Le drame de la conscience, c’est que, pour se former, il faut qu’elle rompe l’unité du moi. Elle s’épuise ensuite à la reconquérir, mais elle ne pourrait y arriver sans s’abolir.
La conscience, qui est un dialogue avec les autres êtres et avec le monde, commence donc par être un dialogue avec soi. Il nous faut deux yeux pour voir et deux oreilles pour entendre, comme si nous ne pouvions rien percevoir que par un jeu de deux images semblables et pourtant différentes. Bien plus, ni la vue, ni l’ouïe ne s’exercent jamais seules, mais en se référant l’une à l’autre ou bien à quelque autre sens qu’elles réveillent et qui leur ajoute. Ainsi se forme une sorte de polyphonie où toutes les voix de l’âme répondent à toutes les voix de la nature.

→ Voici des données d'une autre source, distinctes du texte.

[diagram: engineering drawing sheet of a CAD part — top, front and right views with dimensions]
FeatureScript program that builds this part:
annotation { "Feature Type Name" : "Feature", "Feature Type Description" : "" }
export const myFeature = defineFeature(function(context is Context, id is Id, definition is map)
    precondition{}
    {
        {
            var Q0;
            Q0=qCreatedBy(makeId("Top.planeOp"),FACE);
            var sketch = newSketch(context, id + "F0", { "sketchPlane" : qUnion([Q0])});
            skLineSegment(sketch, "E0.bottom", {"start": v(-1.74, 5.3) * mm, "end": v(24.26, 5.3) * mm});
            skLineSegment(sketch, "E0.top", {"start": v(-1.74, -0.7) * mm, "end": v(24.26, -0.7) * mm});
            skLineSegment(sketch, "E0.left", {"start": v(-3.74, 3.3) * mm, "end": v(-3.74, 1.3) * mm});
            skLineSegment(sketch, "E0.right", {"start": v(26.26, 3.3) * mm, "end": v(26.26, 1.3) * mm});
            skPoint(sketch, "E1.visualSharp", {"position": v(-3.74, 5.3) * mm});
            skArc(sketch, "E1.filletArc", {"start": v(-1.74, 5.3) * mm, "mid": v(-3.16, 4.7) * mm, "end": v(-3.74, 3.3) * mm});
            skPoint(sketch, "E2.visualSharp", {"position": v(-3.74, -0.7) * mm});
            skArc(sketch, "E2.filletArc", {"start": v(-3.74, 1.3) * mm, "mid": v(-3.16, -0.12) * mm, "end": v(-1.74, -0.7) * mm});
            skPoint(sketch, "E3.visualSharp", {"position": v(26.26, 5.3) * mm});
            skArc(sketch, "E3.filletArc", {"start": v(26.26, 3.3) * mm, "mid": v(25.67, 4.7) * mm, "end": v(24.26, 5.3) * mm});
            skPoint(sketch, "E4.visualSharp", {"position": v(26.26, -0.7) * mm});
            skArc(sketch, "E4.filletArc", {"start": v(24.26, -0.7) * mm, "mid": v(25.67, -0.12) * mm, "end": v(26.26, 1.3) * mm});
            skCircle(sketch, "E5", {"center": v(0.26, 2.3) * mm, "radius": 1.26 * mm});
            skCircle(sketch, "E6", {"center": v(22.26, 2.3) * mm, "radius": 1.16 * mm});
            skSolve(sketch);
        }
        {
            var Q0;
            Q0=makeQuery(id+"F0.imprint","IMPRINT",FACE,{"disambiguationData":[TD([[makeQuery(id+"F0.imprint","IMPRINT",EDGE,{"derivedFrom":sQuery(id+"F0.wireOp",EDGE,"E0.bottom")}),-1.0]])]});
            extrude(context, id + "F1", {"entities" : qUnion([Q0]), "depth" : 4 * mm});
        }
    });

Il y a plus : la perception n’est jamais seule ; elle suscite toujours une idée, un souvenir, une émotion, une intention qui retentissent à leur tour sur elle et instituent en nous autant de nouveaux dialogues entre le présent et le passé, entre le passé et l’avenir, entre l’univers et l’esprit, entre ce que nous pensons et ce que nous sentons, entre ce que nous sentons et ce que nous voulons. Enfin, la conscience crée toujours un intervalle entre ce que nous sommes et ce que nous avons, entre ce que nous avons et ce que nous désirons : et elle cherche toujours à le combler sans jamais y réussir. Quand j’interroge ma sincérité, son objet est trop mobile pour qu’elle puisse jamais me satisfaire ; il est trop complexe pour qu’elle puisse l’exprimer sans l’altérer et le mutiler.
La difficulté d’être sincère, c’est la difficulté d’être présent à ce que l’on dit, à ce que l’on fait, avec la totalité de soi-même, qui toujours se divise et dont on ne montre que certains aspects, dont aucun n’est vrai. Mais la conscience la plus droite, au moment même où elle opte pour un parti, n’oublie point les autres : elle ne les refoule pas dans le néant et, sans se consumer pour eux en regrets stériles, elle voudrait encore en introduire, dans le parti même qu’elle prend, l’essence positive et l’originale saveur.
La logique, la morale, nous ont habitués à penser et à agir selon des alternatives, comme s’il fallait toujours dire oui ou non, sans qu’il y eût jamais de tiers parti. Mais cette méthode ne convient qu’à des âmes un peu raides et qui ne savent pas que le tiers parti n’est pas entre le oui et le non, mais dans un oui plus haut qui compose toujours l’un avec l’autre le oui et le non de l’alternative.